M​ercedes-AMG represents a long term partnership between two great companies. AMG originated as small tuning company for Mercedes-Benz in the early 1960s. At the time many of Mercedes's cars were underpowered and slow, as a result AMG stood out as an option for those of us who wanted a slightly faster Benz.

Nowadays AMG is less so a tuning company and more so an integral part of Mercedes performance. Developing engines and powertrains for just about every Mercedes under the sun AMG offers a special version of just about every vehicle, ranging from the G-Wagon to the AMG GTR Pro.

W​orryingly, however, in the coming years, severe penalties in Europe for automakers who don’t meet European Union emissions standards will rise into the tens of billions of dollars. As a result, many automakers have been scrambling to electrify their lineups. Interestingly, Europe's SUV market has grown to over 35 per cent, and as a result has raised C02 emissions to levels which are higher than they were back in 2017.

“What we can’t control is buyer behaviour"

chief executive Ola Kallenius

E​nacted right after the 2008 financial crisis these new emission laws will go in full swing by 2021, giving automakers over 10 years to get their acts together. Daimler recently revealed a pretty wide margin between its current emissions of 138g/km and its target of roughly 100g/km. The issue being that many European buyers simply aren't interested in electric cars, and for a company like Mercedes-Benz this is a problem.

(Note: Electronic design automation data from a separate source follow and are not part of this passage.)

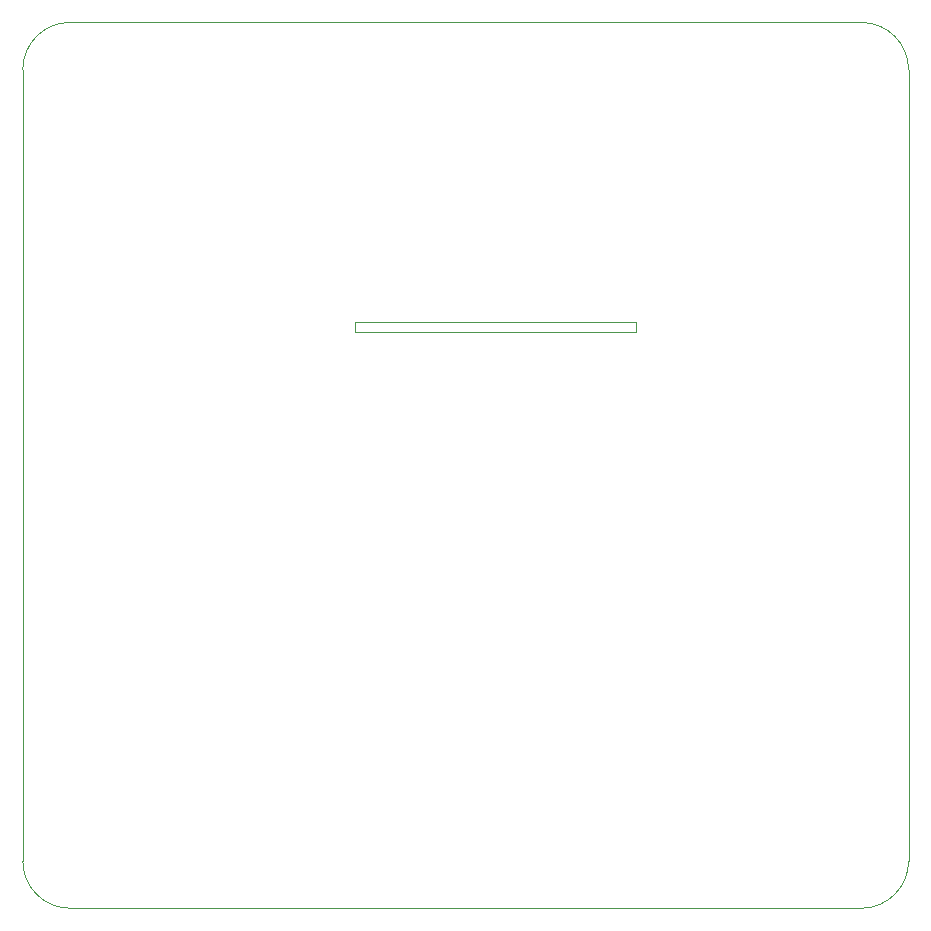
<source format=gbr>
%TF.GenerationSoftware,KiCad,Pcbnew,(7.0.0)*%
%TF.CreationDate,2023-03-14T22:36:42+01:00*%
%TF.ProjectId,Zamkonator,5a616d6b-6f6e-4617-946f-722e6b696361,rev?*%
%TF.SameCoordinates,Original*%
%TF.FileFunction,Profile,NP*%
%FSLAX46Y46*%
G04 Gerber Fmt 4.6, Leading zero omitted, Abs format (unit mm)*
G04 Created by KiCad (PCBNEW (7.0.0)) date 2023-03-14 22:36:42*
%MOMM*%
%LPD*%
G01*
G04 APERTURE LIST*
%TA.AperFunction,Profile*%
%ADD10C,0.100000*%
%TD*%
G04 APERTURE END LIST*
D10*
X28100000Y-25400000D02*
X51900000Y-25400000D01*
X51900000Y-25400000D02*
X51900000Y-26200000D01*
X51900000Y-26200000D02*
X28100000Y-26200000D01*
X28100000Y-26200000D02*
X28100000Y-25400000D01*
X75000000Y-4000000D02*
X75000000Y-71000000D01*
X0Y-4000000D02*
X0Y-71000000D01*
X71000000Y-75000000D02*
X4000000Y-75000000D01*
X4000000Y0D02*
X71000000Y0D01*
X4000000Y0D02*
G75*
G03*
X0Y-4000000I0J-4000000D01*
G01*
X75000000Y-4000000D02*
G75*
G03*
X71000000Y0I-4000000J0D01*
G01*
X71000000Y-75000000D02*
G75*
G03*
X75000000Y-71000000I0J4000000D01*
G01*
X0Y-71000000D02*
G75*
G03*
X4000000Y-75000000I4000000J0D01*
G01*
M02*

</source>
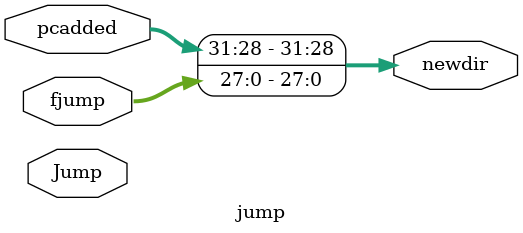
<source format=v>
module jump(fjump,Jump,pcadded,newdir);
input[31:0] pcadded;
input[27:0] fjump;
input Jump;
output[31:0] newdir;
assign newdir={pcadded[31:28],fjump};

always@(fjump)
begin
	$display("Jump: Jump is %b, newdir is %b  and fjump is %b",Jump,newdir, fjump);
end

endmodule

</source>
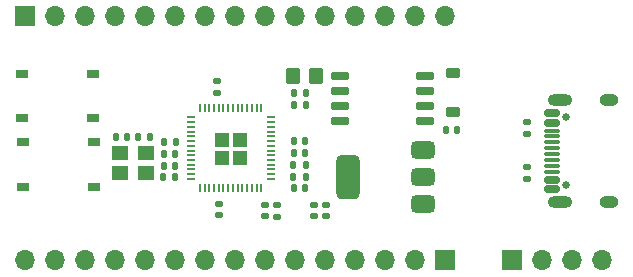
<source format=gbr>
%TF.GenerationSoftware,KiCad,Pcbnew,8.0.8*%
%TF.CreationDate,2025-01-31T11:20:25+01:00*%
%TF.ProjectId,RP2040_Template,52503230-3430-45f5-9465-6d706c617465,rev?*%
%TF.SameCoordinates,Original*%
%TF.FileFunction,Soldermask,Top*%
%TF.FilePolarity,Negative*%
%FSLAX46Y46*%
G04 Gerber Fmt 4.6, Leading zero omitted, Abs format (unit mm)*
G04 Created by KiCad (PCBNEW 8.0.8) date 2025-01-31 11:20:25*
%MOMM*%
%LPD*%
G01*
G04 APERTURE LIST*
G04 Aperture macros list*
%AMRoundRect*
0 Rectangle with rounded corners*
0 $1 Rounding radius*
0 $2 $3 $4 $5 $6 $7 $8 $9 X,Y pos of 4 corners*
0 Add a 4 corners polygon primitive as box body*
4,1,4,$2,$3,$4,$5,$6,$7,$8,$9,$2,$3,0*
0 Add four circle primitives for the rounded corners*
1,1,$1+$1,$2,$3*
1,1,$1+$1,$4,$5*
1,1,$1+$1,$6,$7*
1,1,$1+$1,$8,$9*
0 Add four rect primitives between the rounded corners*
20,1,$1+$1,$2,$3,$4,$5,0*
20,1,$1+$1,$4,$5,$6,$7,0*
20,1,$1+$1,$6,$7,$8,$9,0*
20,1,$1+$1,$8,$9,$2,$3,0*%
G04 Aperture macros list end*
%ADD10C,0.120000*%
%ADD11RoundRect,0.140000X-0.170000X0.140000X-0.170000X-0.140000X0.170000X-0.140000X0.170000X0.140000X0*%
%ADD12RoundRect,0.135000X0.135000X0.185000X-0.135000X0.185000X-0.135000X-0.185000X0.135000X-0.185000X0*%
%ADD13RoundRect,0.140000X0.140000X0.170000X-0.140000X0.170000X-0.140000X-0.170000X0.140000X-0.170000X0*%
%ADD14RoundRect,0.225000X0.375000X-0.225000X0.375000X0.225000X-0.375000X0.225000X-0.375000X-0.225000X0*%
%ADD15RoundRect,0.140000X-0.140000X-0.170000X0.140000X-0.170000X0.140000X0.170000X-0.140000X0.170000X0*%
%ADD16RoundRect,0.250000X0.350000X0.450000X-0.350000X0.450000X-0.350000X-0.450000X0.350000X-0.450000X0*%
%ADD17R,1.000000X0.750000*%
%ADD18R,1.400000X1.200000*%
%ADD19RoundRect,0.140000X0.170000X-0.140000X0.170000X0.140000X-0.170000X0.140000X-0.170000X-0.140000X0*%
%ADD20RoundRect,0.375000X0.625000X0.375000X-0.625000X0.375000X-0.625000X-0.375000X0.625000X-0.375000X0*%
%ADD21RoundRect,0.500000X0.500000X1.400000X-0.500000X1.400000X-0.500000X-1.400000X0.500000X-1.400000X0*%
%ADD22RoundRect,0.135000X0.185000X-0.135000X0.185000X0.135000X-0.185000X0.135000X-0.185000X-0.135000X0*%
%ADD23RoundRect,0.050000X-0.050000X0.330000X-0.050000X-0.330000X0.050000X-0.330000X0.050000X0.330000X0*%
%ADD24RoundRect,0.050000X0.330000X0.050000X-0.330000X0.050000X-0.330000X-0.050000X0.330000X-0.050000X0*%
%ADD25RoundRect,0.135000X-0.135000X-0.185000X0.135000X-0.185000X0.135000X0.185000X-0.135000X0.185000X0*%
%ADD26RoundRect,0.150000X-0.650000X-0.150000X0.650000X-0.150000X0.650000X0.150000X-0.650000X0.150000X0*%
%ADD27RoundRect,0.135000X-0.185000X0.135000X-0.185000X-0.135000X0.185000X-0.135000X0.185000X0.135000X0*%
%ADD28C,0.650000*%
%ADD29RoundRect,0.150000X0.500000X-0.150000X0.500000X0.150000X-0.500000X0.150000X-0.500000X-0.150000X0*%
%ADD30RoundRect,0.075000X0.575000X-0.075000X0.575000X0.075000X-0.575000X0.075000X-0.575000X-0.075000X0*%
%ADD31O,2.100000X1.000000*%
%ADD32O,1.600000X1.000000*%
%ADD33R,1.700000X1.700000*%
%ADD34O,1.700000X1.700000*%
G04 APERTURE END LIST*
D10*
%TO.C,U1*%
X105875000Y-90150000D02*
X104775000Y-90150000D01*
X104775000Y-89050000D01*
X105875000Y-89050000D01*
X105875000Y-90150000D01*
G36*
X105875000Y-90150000D02*
G01*
X104775000Y-90150000D01*
X104775000Y-89050000D01*
X105875000Y-89050000D01*
X105875000Y-90150000D01*
G37*
X105875000Y-91700000D02*
X104775000Y-91700000D01*
X104775000Y-90600000D01*
X105875000Y-90600000D01*
X105875000Y-91700000D01*
G36*
X105875000Y-91700000D02*
G01*
X104775000Y-91700000D01*
X104775000Y-90600000D01*
X105875000Y-90600000D01*
X105875000Y-91700000D01*
G37*
X107425000Y-90150000D02*
X106325000Y-90150000D01*
X106325000Y-89050000D01*
X107425000Y-89050000D01*
X107425000Y-90150000D01*
G36*
X107425000Y-90150000D02*
G01*
X106325000Y-90150000D01*
X106325000Y-89050000D01*
X107425000Y-89050000D01*
X107425000Y-90150000D01*
G37*
X107425000Y-91700000D02*
X106325000Y-91700000D01*
X106325000Y-90600000D01*
X107425000Y-90600000D01*
X107425000Y-91700000D01*
G36*
X107425000Y-91700000D02*
G01*
X106325000Y-91700000D01*
X106325000Y-90600000D01*
X107425000Y-90600000D01*
X107425000Y-91700000D01*
G37*
%TD*%
D11*
%TO.C,C11*%
X105100000Y-95090000D03*
X105100000Y-96050000D03*
%TD*%
D12*
%TO.C,R2*%
X101465200Y-89879000D03*
X100445200Y-89879000D03*
%TD*%
D13*
%TO.C,C12*%
X101415200Y-90879000D03*
X100455200Y-90879000D03*
%TD*%
D12*
%TO.C,R4*%
X112450200Y-92774000D03*
X111430200Y-92774000D03*
%TD*%
D14*
%TO.C,D1*%
X124950000Y-87350000D03*
X124950000Y-84050000D03*
%TD*%
D15*
%TO.C,C14*%
X111500000Y-86750000D03*
X112460000Y-86750000D03*
%TD*%
D16*
%TO.C,R5*%
X113370000Y-84260000D03*
X111370000Y-84260000D03*
%TD*%
D17*
%TO.C,SW2*%
X94520000Y-93635000D03*
X88520000Y-93635000D03*
X94520000Y-89885000D03*
X88520000Y-89885000D03*
%TD*%
D11*
%TO.C,C9*%
X108980200Y-95194000D03*
X108980200Y-96154000D03*
%TD*%
D15*
%TO.C,C6*%
X111470200Y-89799000D03*
X112430200Y-89799000D03*
%TD*%
D18*
%TO.C,Y1*%
X96705200Y-92484000D03*
X98905200Y-92484000D03*
X98905200Y-90784000D03*
X96705200Y-90784000D03*
%TD*%
D11*
%TO.C,C10*%
X110025200Y-95200000D03*
X110025200Y-96160000D03*
%TD*%
D19*
%TO.C,C13*%
X104915200Y-85679000D03*
X104915200Y-84719000D03*
%TD*%
D20*
%TO.C,U2*%
X122370000Y-95092500D03*
X122370000Y-92792500D03*
D21*
X116070000Y-92792500D03*
D20*
X122370000Y-90492500D03*
%TD*%
D22*
%TO.C,R7*%
X131200000Y-92990000D03*
X131200000Y-91970000D03*
%TD*%
D11*
%TO.C,C2*%
X114150000Y-95160000D03*
X114150000Y-96120000D03*
%TD*%
D17*
%TO.C,SW1*%
X88460000Y-84105000D03*
X94460000Y-84105000D03*
X88460000Y-87855000D03*
X94460000Y-87855000D03*
%TD*%
D23*
%TO.C,U1*%
X108700000Y-86990000D03*
X108300000Y-86990000D03*
X107900000Y-86990000D03*
X107500000Y-86990000D03*
X107100000Y-86990000D03*
X106700000Y-86990000D03*
X106300000Y-86990000D03*
X105900000Y-86990000D03*
X105500000Y-86990000D03*
X105100000Y-86990000D03*
X104700000Y-86990000D03*
X104300000Y-86990000D03*
X103900000Y-86990000D03*
X103500000Y-86990000D03*
D24*
X102715000Y-87775000D03*
X102715000Y-88175000D03*
X102715000Y-88575000D03*
X102715000Y-88975000D03*
X102715000Y-89375000D03*
X102715000Y-89775000D03*
X102715000Y-90175000D03*
X102715000Y-90575000D03*
X102715000Y-90975000D03*
X102715000Y-91375000D03*
X102715000Y-91775000D03*
X102715000Y-92175000D03*
X102715000Y-92575000D03*
X102715000Y-92975000D03*
D23*
X103500000Y-93760000D03*
X103900000Y-93760000D03*
X104300000Y-93760000D03*
X104700000Y-93760000D03*
X105100000Y-93760000D03*
X105500000Y-93760000D03*
X105900000Y-93760000D03*
X106300000Y-93760000D03*
X106700000Y-93760000D03*
X107100000Y-93760000D03*
X107500000Y-93760000D03*
X107900000Y-93760000D03*
X108300000Y-93760000D03*
X108700000Y-93760000D03*
D24*
X109485000Y-92975000D03*
X109485000Y-92575000D03*
X109485000Y-92175000D03*
X109485000Y-91775000D03*
X109485000Y-91375000D03*
X109485000Y-90975000D03*
X109485000Y-90575000D03*
X109485000Y-90175000D03*
X109485000Y-89775000D03*
X109485000Y-89375000D03*
X109485000Y-88975000D03*
X109485000Y-88575000D03*
X109485000Y-88175000D03*
X109485000Y-87775000D03*
%TD*%
D15*
%TO.C,C5*%
X96375200Y-89394000D03*
X97335200Y-89394000D03*
%TD*%
%TO.C,C8*%
X111475200Y-93774000D03*
X112435200Y-93774000D03*
%TD*%
D13*
%TO.C,C4*%
X99265200Y-89404000D03*
X98305200Y-89404000D03*
%TD*%
D25*
%TO.C,R6*%
X100415200Y-92854000D03*
X101435200Y-92854000D03*
%TD*%
D15*
%TO.C,C1*%
X124330000Y-88800000D03*
X125290000Y-88800000D03*
%TD*%
D12*
%TO.C,R3*%
X112450200Y-91774000D03*
X111430200Y-91774000D03*
%TD*%
D26*
%TO.C,U4*%
X115380000Y-84275000D03*
X115380000Y-85545000D03*
X115380000Y-86815000D03*
X115380000Y-88085000D03*
X122580000Y-88085000D03*
X122580000Y-86815000D03*
X122580000Y-85545000D03*
X122580000Y-84275000D03*
%TD*%
D15*
%TO.C,C15*%
X111475200Y-90774000D03*
X112435200Y-90774000D03*
%TD*%
D12*
%TO.C,R1*%
X112520000Y-85740000D03*
X111500000Y-85740000D03*
%TD*%
D13*
%TO.C,C7*%
X101415200Y-91854000D03*
X100455200Y-91854000D03*
%TD*%
D11*
%TO.C,C3*%
X113160000Y-95150000D03*
X113160000Y-96110000D03*
%TD*%
D27*
%TO.C,R8*%
X131175000Y-88190000D03*
X131175000Y-89210000D03*
%TD*%
D28*
%TO.C,J3*%
X134470000Y-93520000D03*
X134470000Y-87740000D03*
D29*
X133330000Y-93830000D03*
X133330000Y-93030000D03*
D30*
X133330000Y-91880000D03*
X133330000Y-90880000D03*
X133330000Y-90380000D03*
X133330000Y-89380000D03*
D29*
X133330000Y-88230000D03*
X133330000Y-87430000D03*
X133330000Y-87430000D03*
X133330000Y-88230000D03*
D30*
X133330000Y-88880000D03*
X133330000Y-89880000D03*
X133330000Y-91380000D03*
X133330000Y-92380000D03*
D29*
X133330000Y-93030000D03*
X133330000Y-93830000D03*
D31*
X133970000Y-94950000D03*
D32*
X138150000Y-94950000D03*
D31*
X133970000Y-86310000D03*
D32*
X138150000Y-86310000D03*
%TD*%
D33*
%TO.C,J5*%
X129940000Y-99870000D03*
D34*
X132480000Y-99870000D03*
X135020000Y-99870000D03*
X137560000Y-99870000D03*
%TD*%
D33*
%TO.C,J2*%
X124270000Y-99800000D03*
D34*
X121730000Y-99800000D03*
X119190000Y-99800000D03*
X116650000Y-99800000D03*
X114110000Y-99800000D03*
X111570000Y-99800000D03*
X109030000Y-99800000D03*
X106490000Y-99800000D03*
X103950000Y-99800000D03*
X101410000Y-99800000D03*
X98870000Y-99800000D03*
X96330000Y-99800000D03*
X93790000Y-99800000D03*
X91250000Y-99800000D03*
X88710000Y-99800000D03*
%TD*%
D33*
%TO.C,J1*%
X88720000Y-79200000D03*
D34*
X91260000Y-79200000D03*
X93800000Y-79200000D03*
X96340000Y-79200000D03*
X98880000Y-79200000D03*
X101420000Y-79200000D03*
X103960000Y-79200000D03*
X106500000Y-79200000D03*
X109040000Y-79200000D03*
X111580000Y-79200000D03*
X114120000Y-79200000D03*
X116660000Y-79200000D03*
X119200000Y-79200000D03*
X121740000Y-79200000D03*
X124280000Y-79200000D03*
%TD*%
M02*

</source>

A​s a result of all this it seems like Mercedes might have to give its gas-guzzling AMG division a little bit less gas. AMG is by far the most C02-intensive division at Mercedes-Benz and a last minute solution could be to cut back on AMG.

Worryingly, however, AMG is believed by analysts to be a significant contributor to the bottom line.

On top of that AMG provides a considerable amount of brand awareness, something which will lead customers to Mercedes, and perhaps cause them to buy a car.

H​owever, these developments are not exclusive to Europe – the U.S. had similar regulations installed during the Obama administration. Similarly, many manufacturers now have to meet stringent emissions standards, especially in states like New York and California.

W​hat this means is that gas-guzzling vehicles like Mercedes's AMG line may slowly wilt away as automakers attempt to meet their required emissions quotas. Furthermore, this will send a ripple effect throughout the global car market, as it would be financially inviable for Mercedes-AMG to develop vehicles that cannot be sold in both Europe and the United States.

T​his represents a fundamental change in the automotive industry, as many automakers may be forced to turn towards electric sports cars in an attempt to maintain their high-performance divisions. Not only do divisions like Mercedes-AMG and BMW M create brand awareness, but as we mentioned before they do represent a major part of these automakers' bottom line.

Sadly, the result of all this may end up with the death of gas-guzzling performance cars, something which many people will mourn the loss of. Having said that, i​t is still uncertain what will happen at this point, however, it's a pretty safe bet that Mercedes-AMG might be in for a rough couple of years.